Open Data Made Easy

How Ireland’s Roscommon County Council Publishes Open Data

Roscommon County, Ireland.
Roscommon County, Ireland.

Open data is quickly becoming an imperative for all government bodies in the Republic of Ireland. Indeed, it is a requirement for the Open Government Partnership (OGP), a global program launched in 2011 to promote government transparency around the world. To that end, in May 2014 the Irish government published its National Action Plan, which lays the foundation for how government organizations intend to share more information about their activities, increase civic participation, fight corruption, and use new technology to strengthen governance.

The plan helped Ireland become a full OGP member in July 2014. Now, all central government departments, public sector bodies, and local authorities are under even greater pressure to make more of their data open. In practice, this means giving any person or organization free access to vast quantities of public information, unconstrained by licensing agreements and available in standard formats used in a range of IT applications.

There are inevitable challenges to doing this—especially during a recession with staff, budgets, and time in short supply.

Roscommon County Council, the primary body of local government in Ireland’s ninth-largest county, serving 64,000 people, turned to GIS to surmount these challenges. In 2013, Roscommon purchased a license for the ArcGIS platform and discovered a ready-to-use template for publishing open data: ArcGIS Open Data.

The council’s GIS officer, Barry Doyle, used this ArcGIS Online template to develop a brand-new channel for delivering open data. As a subscription-based cloud service, ArcGIS Online requires no hardware infrastructure, no on-site data storage, and no system maintenance. So it was quick and inexpensive for Doyle to launch the new approach.

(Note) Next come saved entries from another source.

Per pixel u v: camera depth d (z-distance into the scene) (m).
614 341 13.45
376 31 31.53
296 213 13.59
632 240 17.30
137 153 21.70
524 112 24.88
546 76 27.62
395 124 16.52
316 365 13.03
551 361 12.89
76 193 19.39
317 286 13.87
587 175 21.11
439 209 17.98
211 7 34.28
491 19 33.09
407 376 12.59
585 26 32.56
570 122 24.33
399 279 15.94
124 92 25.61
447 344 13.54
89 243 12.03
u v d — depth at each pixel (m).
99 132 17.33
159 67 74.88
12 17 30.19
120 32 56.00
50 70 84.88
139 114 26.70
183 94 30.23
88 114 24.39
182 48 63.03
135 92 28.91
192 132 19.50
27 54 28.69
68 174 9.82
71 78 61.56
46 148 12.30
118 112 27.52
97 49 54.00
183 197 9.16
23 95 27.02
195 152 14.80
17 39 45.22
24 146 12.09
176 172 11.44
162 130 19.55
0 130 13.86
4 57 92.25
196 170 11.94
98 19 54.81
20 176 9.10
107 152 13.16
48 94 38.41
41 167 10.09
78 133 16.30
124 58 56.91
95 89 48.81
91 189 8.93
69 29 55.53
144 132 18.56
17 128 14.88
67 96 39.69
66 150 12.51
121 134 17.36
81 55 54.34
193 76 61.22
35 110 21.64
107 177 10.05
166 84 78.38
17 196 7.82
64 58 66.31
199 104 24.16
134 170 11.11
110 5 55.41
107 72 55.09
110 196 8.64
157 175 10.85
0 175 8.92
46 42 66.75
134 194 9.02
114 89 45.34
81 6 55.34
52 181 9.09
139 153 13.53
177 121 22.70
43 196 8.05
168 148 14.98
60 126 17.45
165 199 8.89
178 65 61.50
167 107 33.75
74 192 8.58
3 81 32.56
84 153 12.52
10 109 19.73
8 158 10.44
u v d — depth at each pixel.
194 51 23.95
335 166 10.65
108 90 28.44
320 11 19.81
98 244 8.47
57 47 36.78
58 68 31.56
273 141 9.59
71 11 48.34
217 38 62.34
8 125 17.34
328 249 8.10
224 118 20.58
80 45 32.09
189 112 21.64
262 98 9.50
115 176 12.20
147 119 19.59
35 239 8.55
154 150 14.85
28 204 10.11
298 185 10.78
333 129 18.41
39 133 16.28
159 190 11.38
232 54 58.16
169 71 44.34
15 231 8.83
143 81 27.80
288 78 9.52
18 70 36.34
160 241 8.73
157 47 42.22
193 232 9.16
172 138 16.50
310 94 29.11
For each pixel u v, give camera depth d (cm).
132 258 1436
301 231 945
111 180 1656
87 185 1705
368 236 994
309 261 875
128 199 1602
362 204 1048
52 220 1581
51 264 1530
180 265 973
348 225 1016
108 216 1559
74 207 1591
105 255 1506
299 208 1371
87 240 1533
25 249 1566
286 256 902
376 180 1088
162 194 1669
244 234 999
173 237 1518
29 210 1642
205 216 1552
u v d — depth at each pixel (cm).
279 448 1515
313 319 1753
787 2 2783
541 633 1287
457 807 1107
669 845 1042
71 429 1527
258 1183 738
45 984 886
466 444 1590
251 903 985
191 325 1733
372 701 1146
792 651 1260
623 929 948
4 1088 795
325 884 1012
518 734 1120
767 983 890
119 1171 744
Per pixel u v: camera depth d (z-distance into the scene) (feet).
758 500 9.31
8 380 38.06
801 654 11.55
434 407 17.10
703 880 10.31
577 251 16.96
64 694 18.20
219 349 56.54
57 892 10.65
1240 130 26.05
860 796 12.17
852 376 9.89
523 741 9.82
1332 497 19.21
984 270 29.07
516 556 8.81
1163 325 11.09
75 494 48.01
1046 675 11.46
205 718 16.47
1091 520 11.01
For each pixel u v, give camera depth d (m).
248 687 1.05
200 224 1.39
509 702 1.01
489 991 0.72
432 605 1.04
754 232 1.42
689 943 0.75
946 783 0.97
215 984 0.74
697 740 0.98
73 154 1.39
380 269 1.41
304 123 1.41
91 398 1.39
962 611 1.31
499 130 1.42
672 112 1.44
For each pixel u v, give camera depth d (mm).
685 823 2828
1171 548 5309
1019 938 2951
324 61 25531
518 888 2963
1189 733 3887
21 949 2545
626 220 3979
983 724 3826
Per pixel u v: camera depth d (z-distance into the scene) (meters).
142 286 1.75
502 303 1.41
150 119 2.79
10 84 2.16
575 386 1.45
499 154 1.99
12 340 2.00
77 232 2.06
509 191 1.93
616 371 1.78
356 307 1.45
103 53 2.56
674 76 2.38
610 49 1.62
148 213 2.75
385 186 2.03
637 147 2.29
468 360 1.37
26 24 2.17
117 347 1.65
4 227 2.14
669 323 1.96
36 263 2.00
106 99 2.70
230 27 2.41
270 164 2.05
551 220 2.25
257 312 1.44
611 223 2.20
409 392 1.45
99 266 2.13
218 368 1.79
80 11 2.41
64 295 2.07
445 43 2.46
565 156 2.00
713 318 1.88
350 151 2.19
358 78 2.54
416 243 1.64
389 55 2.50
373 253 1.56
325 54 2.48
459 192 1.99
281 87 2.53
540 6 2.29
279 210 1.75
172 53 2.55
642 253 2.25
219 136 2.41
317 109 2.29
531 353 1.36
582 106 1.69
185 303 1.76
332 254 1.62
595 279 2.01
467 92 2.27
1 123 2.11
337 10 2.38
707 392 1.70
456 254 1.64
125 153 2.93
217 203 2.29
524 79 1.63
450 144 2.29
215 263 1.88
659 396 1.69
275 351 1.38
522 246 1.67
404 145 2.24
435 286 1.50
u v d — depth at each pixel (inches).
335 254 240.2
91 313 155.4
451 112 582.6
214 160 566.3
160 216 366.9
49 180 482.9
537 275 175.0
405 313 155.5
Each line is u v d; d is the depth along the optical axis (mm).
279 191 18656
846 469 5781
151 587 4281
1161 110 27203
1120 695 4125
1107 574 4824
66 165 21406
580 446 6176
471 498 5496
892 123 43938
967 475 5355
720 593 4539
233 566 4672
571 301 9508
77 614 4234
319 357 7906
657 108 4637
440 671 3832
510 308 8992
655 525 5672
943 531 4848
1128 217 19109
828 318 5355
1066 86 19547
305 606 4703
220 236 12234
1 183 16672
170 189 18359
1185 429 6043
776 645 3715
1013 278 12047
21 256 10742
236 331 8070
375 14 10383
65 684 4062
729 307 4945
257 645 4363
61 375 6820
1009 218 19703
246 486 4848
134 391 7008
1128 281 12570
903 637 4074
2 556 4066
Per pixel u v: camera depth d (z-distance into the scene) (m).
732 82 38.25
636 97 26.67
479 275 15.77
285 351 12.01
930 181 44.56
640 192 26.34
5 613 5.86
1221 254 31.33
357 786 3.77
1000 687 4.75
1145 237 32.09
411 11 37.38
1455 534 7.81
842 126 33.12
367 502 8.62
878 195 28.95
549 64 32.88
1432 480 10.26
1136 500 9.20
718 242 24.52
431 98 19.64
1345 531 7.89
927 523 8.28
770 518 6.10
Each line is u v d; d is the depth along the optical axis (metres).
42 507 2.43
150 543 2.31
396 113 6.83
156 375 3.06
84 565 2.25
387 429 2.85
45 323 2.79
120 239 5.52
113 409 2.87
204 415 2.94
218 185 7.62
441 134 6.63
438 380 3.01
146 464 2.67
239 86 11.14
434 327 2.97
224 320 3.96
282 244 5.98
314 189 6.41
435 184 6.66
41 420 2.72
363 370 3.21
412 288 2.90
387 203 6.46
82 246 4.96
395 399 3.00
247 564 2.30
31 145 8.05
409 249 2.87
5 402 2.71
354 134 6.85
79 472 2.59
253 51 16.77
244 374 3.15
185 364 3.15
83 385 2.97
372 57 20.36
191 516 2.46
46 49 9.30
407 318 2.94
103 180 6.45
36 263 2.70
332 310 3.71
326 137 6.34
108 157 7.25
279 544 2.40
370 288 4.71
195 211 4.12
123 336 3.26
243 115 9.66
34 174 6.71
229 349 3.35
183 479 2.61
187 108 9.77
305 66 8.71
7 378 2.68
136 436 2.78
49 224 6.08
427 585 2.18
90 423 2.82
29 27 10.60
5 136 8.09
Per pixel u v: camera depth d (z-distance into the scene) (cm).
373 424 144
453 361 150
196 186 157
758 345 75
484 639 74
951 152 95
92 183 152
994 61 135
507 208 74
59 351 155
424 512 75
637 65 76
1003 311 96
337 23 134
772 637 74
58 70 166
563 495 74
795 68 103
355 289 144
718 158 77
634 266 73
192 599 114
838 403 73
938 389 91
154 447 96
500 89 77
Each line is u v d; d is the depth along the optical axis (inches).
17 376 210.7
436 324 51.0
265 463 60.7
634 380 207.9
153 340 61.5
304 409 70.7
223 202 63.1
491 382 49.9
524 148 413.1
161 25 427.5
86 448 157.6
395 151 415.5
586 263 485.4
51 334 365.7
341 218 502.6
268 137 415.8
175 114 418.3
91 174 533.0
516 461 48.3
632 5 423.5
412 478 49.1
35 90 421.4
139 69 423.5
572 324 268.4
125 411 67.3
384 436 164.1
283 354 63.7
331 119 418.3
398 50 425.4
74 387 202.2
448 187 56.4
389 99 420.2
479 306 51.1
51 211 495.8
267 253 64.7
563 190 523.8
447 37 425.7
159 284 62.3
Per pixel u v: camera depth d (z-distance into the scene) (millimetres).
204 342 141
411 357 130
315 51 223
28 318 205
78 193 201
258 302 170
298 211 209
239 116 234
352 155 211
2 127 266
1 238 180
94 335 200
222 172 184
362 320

In less than two years, Roscommon County Council has published more than 50 datasets on its Open Data Portal that range from recycling facility locations and fishing sites to development plans and local election results.

Roscommon County Council Open Data Portal, powered by ArcGIS Online, helps people and organizations support local businesses and sustain community groups.
Roscommon County Council Open Data Portal, powered by ArcGIS Online, helps people and organizations support local businesses and sustain community groups.

Doyle is very impressed by how simple it is to publish datasets.

“ArcGIS Online makes it very easy for councils to create and maintain an Open Data portal,” he said. “You don’t have to be a programmer; you don’t have to export data in multiple formats; all the hard work is done for you.”

The Open Data Portal is an integrated part of the ArcGIS platform and, as such, draws on the same source of geospatial data as the public-facing interactive mapping applications the council has on its website.

“I only have to maintain and publish our data once,” said Doyle, “and it is presented to the public in two different ways.”

With ArcGIS Online, Roscommon County Council now has a simple means of publishing data in numerous standard formats, such as Microsoft Excel spreadsheets or Esri shapefiles, or via APIs—making it easy for anyone to access. This allows an array of organizations and individuals to support local businesses, sustain community groups, and stimulate the local economy using the council’s open data. What’s more, the council achieved its open data objectives cost-effectively, using minimal internal resources.

“If I hadn’t had ArcGIS Online,” explained Doyle, “I would have had to [engage] a web developer to build a separate website specifically for serving up open data. I would then have had to export all our data to the open formats, maintain it, and host it. That would have taken a lot of time and money.”

The Open Data Portal also saves Roscommon County Council time in retrieving and responding to requests for information. People can now go to the council’s Open Data Portal directly to find the information they need. Doyle estimates that he and his coworkers reclaim a week or two per year now that they don’t have to respond to so many information requests.

“I like to think that the benefits of open data will increase over time as more people catch on to the fact that all this data is available,” Doyle added. “As I publish more datasets, the more the value of our Open Data Portal will grow.”

As Esri Ireland’s Michael Byrne, a founding member of the Irish chapter of Open Knowledge, commented, “The achievements of Roscommon County Council clearly demonstrate Ireland’s readiness and ability to deliver on the open data agenda right now.”